The request. Start at the line that contains "line h=6 m=45." and rewrite every line through the end of the items, replacing "indicates" with "shows" and leaving everything else unchanged. Leave the pictures out of your answer.

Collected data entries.
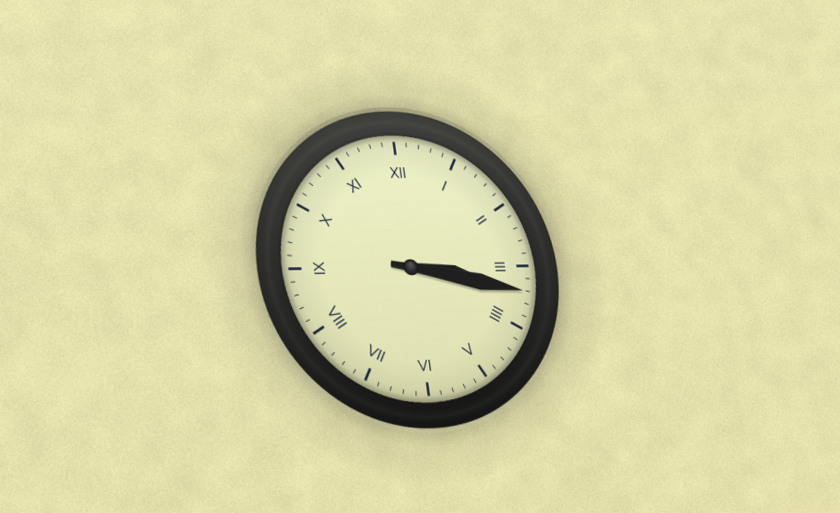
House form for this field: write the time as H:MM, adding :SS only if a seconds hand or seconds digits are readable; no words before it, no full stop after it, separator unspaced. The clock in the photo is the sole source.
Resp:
3:17
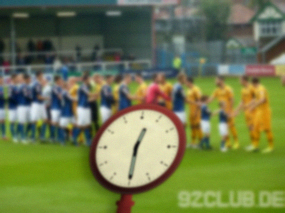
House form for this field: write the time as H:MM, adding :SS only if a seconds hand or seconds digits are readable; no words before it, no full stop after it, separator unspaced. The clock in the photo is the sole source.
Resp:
12:30
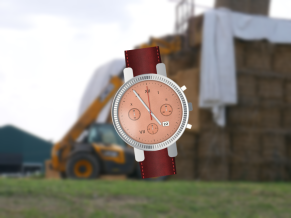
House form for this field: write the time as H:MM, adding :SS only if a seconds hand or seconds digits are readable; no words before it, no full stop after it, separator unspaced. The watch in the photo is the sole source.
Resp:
4:55
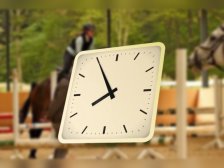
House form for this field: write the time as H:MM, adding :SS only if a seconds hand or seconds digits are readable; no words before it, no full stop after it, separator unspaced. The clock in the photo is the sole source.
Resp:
7:55
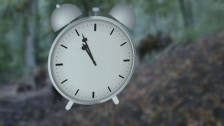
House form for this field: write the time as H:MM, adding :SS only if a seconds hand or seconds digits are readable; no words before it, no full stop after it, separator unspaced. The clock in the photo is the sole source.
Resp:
10:56
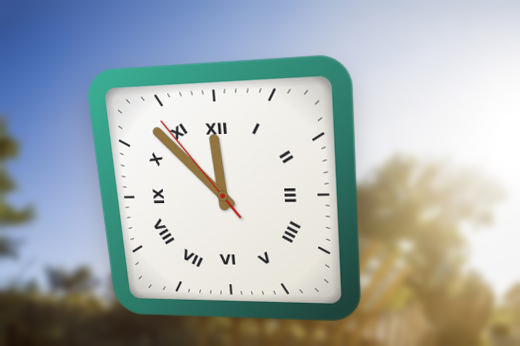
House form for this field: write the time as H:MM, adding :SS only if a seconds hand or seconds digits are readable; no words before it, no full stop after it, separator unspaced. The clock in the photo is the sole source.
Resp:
11:52:54
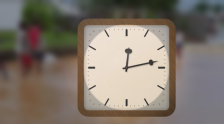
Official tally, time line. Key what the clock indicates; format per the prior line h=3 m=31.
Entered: h=12 m=13
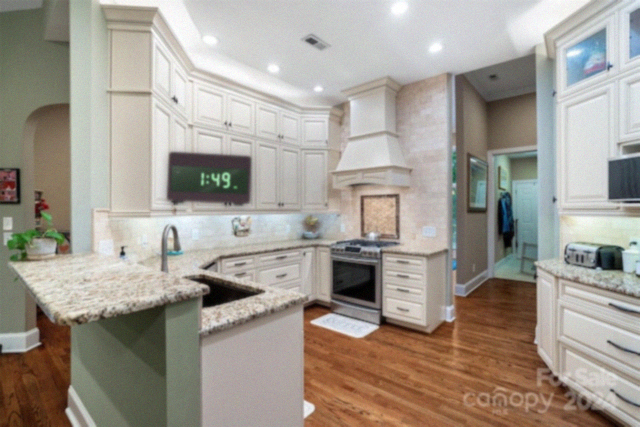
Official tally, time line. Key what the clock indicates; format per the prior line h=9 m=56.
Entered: h=1 m=49
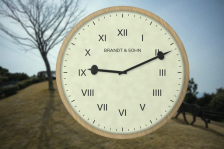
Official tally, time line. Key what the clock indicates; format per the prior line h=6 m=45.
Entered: h=9 m=11
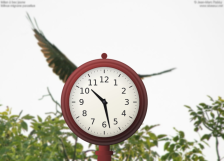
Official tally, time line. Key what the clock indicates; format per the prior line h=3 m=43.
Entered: h=10 m=28
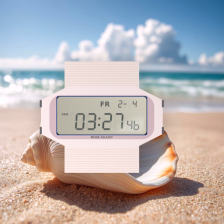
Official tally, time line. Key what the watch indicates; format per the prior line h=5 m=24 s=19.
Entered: h=3 m=27 s=46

Right answer.
Official tally, time line. Key what the clock shows; format per the prior line h=6 m=45.
Entered: h=9 m=11
Official tally, time line. Key what the clock shows; format per the prior line h=3 m=43.
Entered: h=10 m=28
Official tally, time line. Key what the watch shows; format per the prior line h=5 m=24 s=19.
Entered: h=3 m=27 s=46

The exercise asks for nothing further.